Process 21064 is not moving, and other manual vacuum attempt block at some
point.

(gdb) bt
#0  0x401f1e78 in semop () from /lib/i686/libc.so.6
#1  0x0834ba38 in ?? ()
#2  0x0816e7d4 in PGSemaphoreLock ()
#3  0x08192936 in ProcWaitForSignal ()
#4  0x08187bce in LockBufferForCleanup ()
#5  0x0811c37c in lazy_vacuum_heap ()
#6  0x0811bcb0 in lazy_scan_heap ()
#7  0x0811baad in lazy_vacuum_rel ()
#8  0x081180b9 in vacuum_rel ()
#9  0x0811763b in vacuum ()
#10 0x081703fd in autovacuum_do_vac_analyze ()
#11 0x08170017 in do_autovacuum ()
#12 0x0816fb4a in AutoVacMain ()
#13 0x0816f831 in autovac_start ()
#14 0x08175202 in ServerLoop ()
#15 0x0817441a in PostmasterMain ()
#16 0x0813be94 in main ()
#17 0x4012bc57 in __libc_start_main () from /lib/i686/libc.so.6

The last log entries (for autovacuum) are (now is Thu Oct 13 12:32:18 MDT 2005):
Oct 12 13:48:37 annette postgres810[20936]: [2-1] LOG:  autovacuum: processing
database "int_test_new"
Oct 12 13:49:37 annette postgres810[20947]: [2-1] LOG:  autovacuum: processing
database "creagrs"
Oct 12 13:50:37 annette postgres810[20957]: [2-1] LOG:  autovacuum: processing
database "postgres"
Oct 12 13:51:37 annette postgres810[20967]: [2-1] LOG:  autovacuum: processing
database "unit_test"
Oct 12 13:52:37 annette postgres810[20977]: [2-1] LOG:  autovacuum: processing
database "template1"
Oct 12 13:54:11 annette postgres810[21000]: [2-1] LOG:  autovacuum: processing
database "int_test_new"
Oct 12 13:55:16 annette postgres810[21016]: [2-1] LOG:  autovacuum: processing
database "creagrs"
Oct 12 13:56:16 annette postgres810[21033]: [2-1] LOG:  autovacuum: processing
database "postgres"
Oct 12 13:57:16 annette postgres810[21043]: [2-1] LOG:  autovacuum: processing
database "unit_test"
Oct 12 13:58:16 annette postgres810[21053]: [2-1] LOG:  autovacuum: processing
database "template1"
Oct 12 13:59:16 annette postgres810[21064]: [2-1] LOG:  autovacuum: processing
database "int_test_new"


creagrs=# select version();                                                 version                       
-------------------------------------------------------------------------------
----------------------------PostgreSQL 8.1beta2 on i686-pc-linux-gnu, compiled by GCC gcc (GCC) 3.3.1
(Mandrake Linux 9.2 3.3.1-2mdk)


--
Robert Creager
Advisory Software Engineer
Data Management Group
Sun Microsystems
Robert.Creager@Sun.com
303.673.2365 Office
888.912.4458 Pager


Re: auto vacuum lock on 8.1beta1

From
Tom Lane
Date:
Robert Creager <Robert.Creager@Sun.com> writes:
> Might this be the same problem as the recent thread "database vacuum from cron
> hanging" where Tom is: "I'm busy volatile-izing all the code in bufmgr.c ...
> should be able to commit a fix soon."?

Seems reasonably likely, seeing that the original report involved gcc
3.3.something IIRC, and you're using 3.3.1.  Is this an SMP box?  The
bug could theoretically manifest on a uniprocessor but it seems more
likely to happen on a multiprocessor.

Too bad you didn't have it built with --enable-debug; I can't think of
any very easy way to verify a negative refcount for that buffer without
gdb support.

You could try inspecting the assembly code generated for PinBuffer, as
we did with Kevin's compiler.  If it's generating the same code sequence
then that would make it pretty likely that you're seeing the same thing.
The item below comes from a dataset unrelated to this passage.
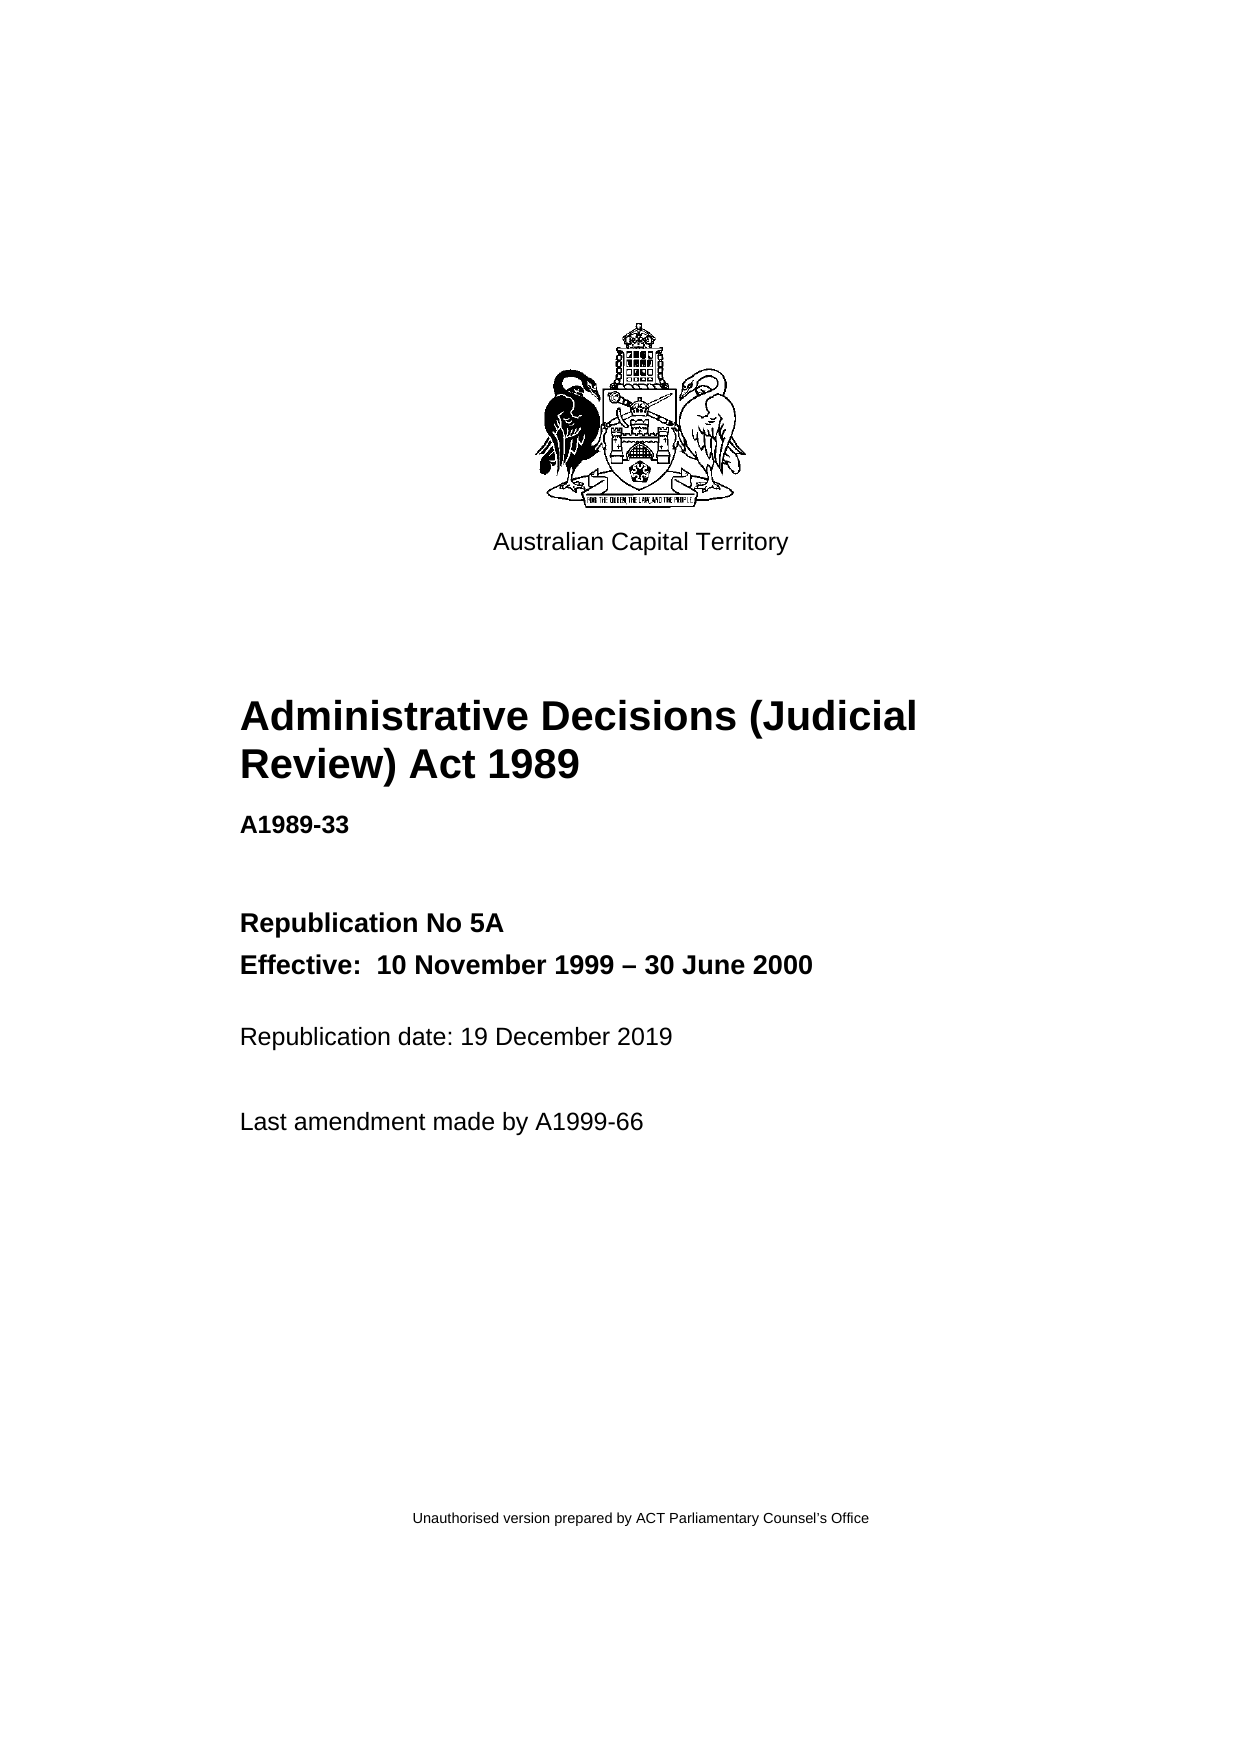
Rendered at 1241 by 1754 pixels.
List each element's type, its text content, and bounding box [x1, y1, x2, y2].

The volatile patch should be available in last night's nightly snapshot,
if you just want to update.
        regards, tom lane


Re: auto vacuum lock on 8.1beta1

From
"Kevin Grittner"
Date:
I can confirm that the patch was in the snapshot I picked up this
morning at about 10:30 CDT.  We've been using it since then and
have not seen the problem in spite of attempting to provoke it with
database vacuums.
-Kevin


>>> Tom Lane <tgl@sss.pgh.pa.us> 10/13/05 2:09 PM >>>
Robert Creager <Robert.Creager@Sun.com> writes:
> Might this be the same problem as the recent thread "database vacuum from cron
> hanging" where Tom is: "I'm busy volatile-izing all the code in bufmgr.c ...
> should be able to commit a fix soon."?

Seems reasonably likely, seeing that the original report involved gcc
3.3.something IIRC, and you're using 3.3.1.  Is this an SMP box?  The
bug could theoretically manifest on a uniprocessor but it seems more
likely to happen on a multiprocessor.

Too bad you didn't have it built with --enable-debug; I can't think of
any very easy way to verify a negative refcount for that buffer without
gdb support.

You could try inspecting the assembly code generated for PinBuffer, as
we did with Kevin's compiler.  If it's generating the same code sequence
then that would make it pretty likely that you're seeing the same thing.

The volatile patch should be available in last night's nightly snapshot,
if you just want to update.
        regards, tom lane



Re: auto vacuum lock on 8.1beta1

From
Robert Creager
Date:
On Thu, 13 Oct 2005 15:09:58 -0400
Tom Lane <tgl@sss.pgh.pa.us> wrote:

> Robert Creager <Robert.Creager@Sun.com> writes:
> > Might this be the same problem as the recent thread "database vacuum from
> > cron hanging" where Tom is: "I'm busy volatile-izing all the code in
> > bufmgr.c ... should be able to commit a fix soon."?
> 
> Seems reasonably likely, seeing that the original report involved gcc
> 3.3.something IIRC, and you're using 3.3.1.  Is this an SMP box?  The
> bug could theoretically manifest on a uniprocessor but it seems more
> likely to happen on a multiprocessor.

Yes, it's a dual Xenon box.

> 
> Too bad you didn't have it built with --enable-debug; I can't think of
> any very easy way to verify a negative refcount for that buffer without
> gdb support.

I just downloaded last nights snapshot.  I'll build with debug and try it out.

Thanks,
Rob


Re: auto vacuum lock on 8.1beta1

From
Robert Creager
Date:
On Thu, 13 Oct 2005 14:20:46 -0500
Kevin Grittner <Kevin.Grittner@wicourts.gov> wrote:

> I can confirm that the patch was in the snapshot I picked up this
> morning at about 10:30 CDT.  We've been using it since then and
> have not seen the problem in spite of attempting to provoke it with
> database vacuums.
>  

Thanks Kevin.  I'm giving it a try now.